My intent , aliasing the whole input expression, was to provide meat to a pre condition checking (yes like in design by contract). Pre-condition checking are a bless specifically when they stop you before your blindness fires a stack overflow :).
 Back to the make-sum function variable arity, one can see that I delegate all the work to the version accepting sequences as parameters. I could have not used destructuring into the second signature. I found it an idiomatic way to express that the function was specifically expecting a sequence.

As the tests showed earlier, I had to take into account various scenarii like the identity element for the sum, that can lead to a single element expression, the fact that all the list operands are pure numbers etc...

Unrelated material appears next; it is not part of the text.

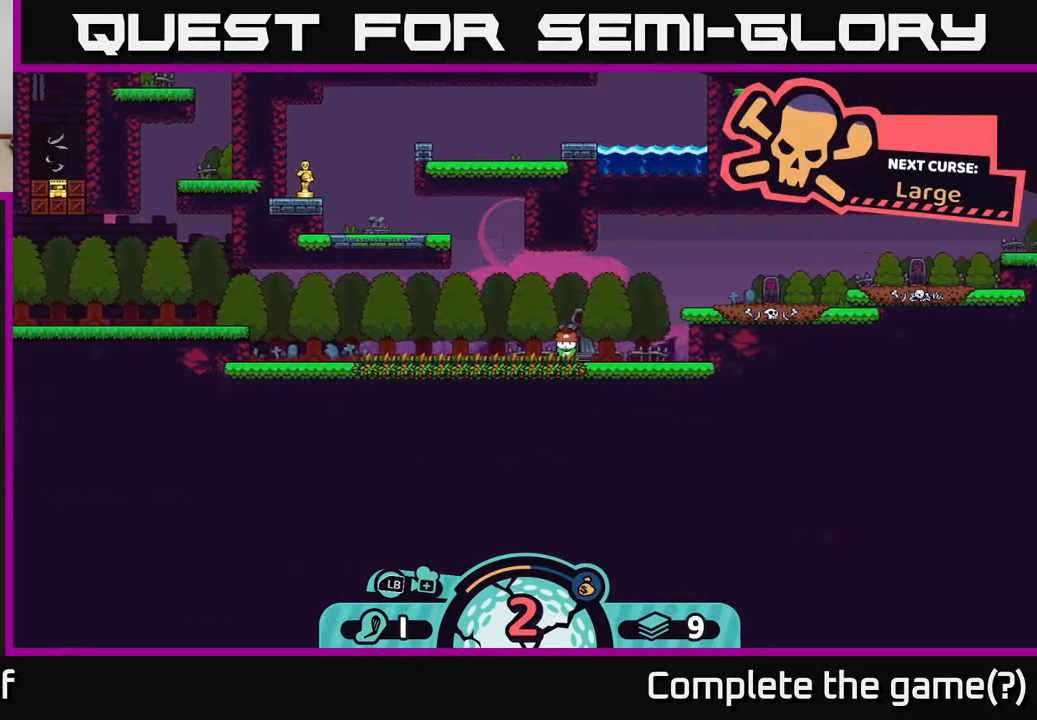
{"buttons": [], "left_stick": "center", "right_stick": "center", "events": [[17, "right_stick", "center"]]}
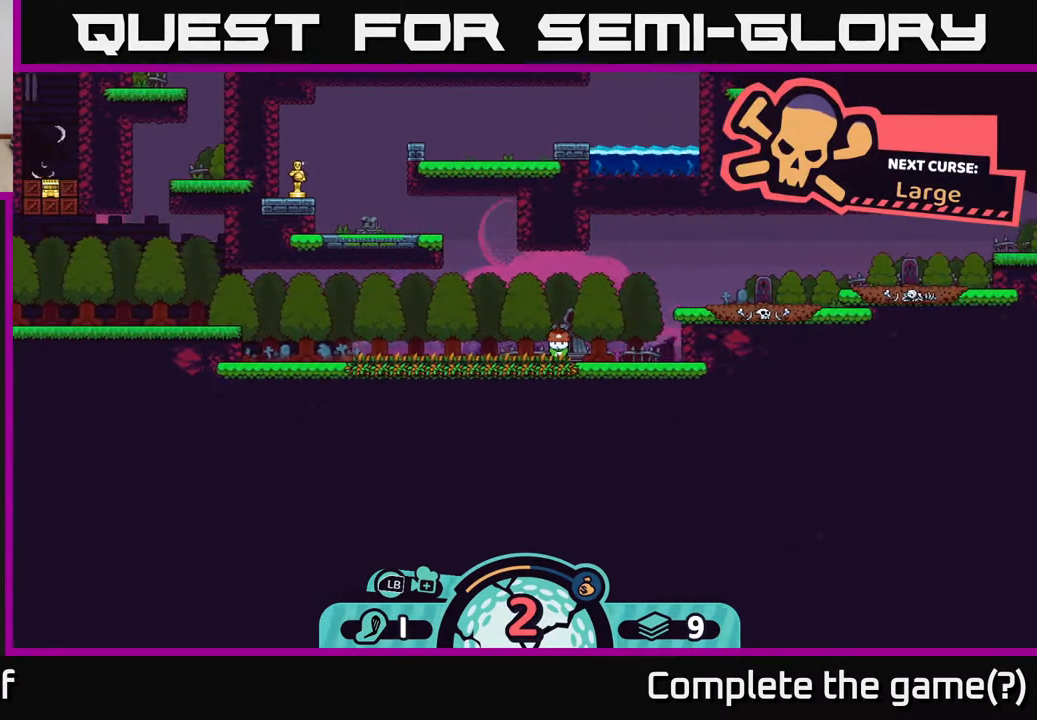
{"buttons": [], "left_stick": "center", "right_stick": "up", "events": [[17, "right_stick", "left"], [50, "left_stick", "up"], [167, "right_stick", "up-left"], [267, "right_stick", "up"], [283, "left_stick", "center"]]}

Filtering identity elements induces a recursion step after the filter step. We should memoize some ...state (?) in order to not indefinitely filter zeros from the input expression.But state is bad, we all know it. Decorating the filtered list with a meta information can be a smooth way to proceed. Once the immutable filtered sequence created, we do not alter its content or use a third method signature. We attach to the data a meta information:

 (with-meta
   (filter (fn [x] (not= 0 x)) expression)
   {:simplified true})

informing the function that no more recursion is necessary:

(:simplified (meta expression)) (cons '+ expression)

and the construction of the sum expression can be achieved.
The set of operations is similar when it comes to the product expression constructors and selectors.

 The whole code is given by:

(defn variable? [expression]
  (symbol? expression))

(defn sum? [expression]
  (= '+ (first expression)))

(defn product? [expression]
  (= '* (first expression)))

(defn exponentiation? [expression]
  (= '** (first expression)))


(defn same-variable? [expression variable]
  (and (variable? expression) (= expression variable)))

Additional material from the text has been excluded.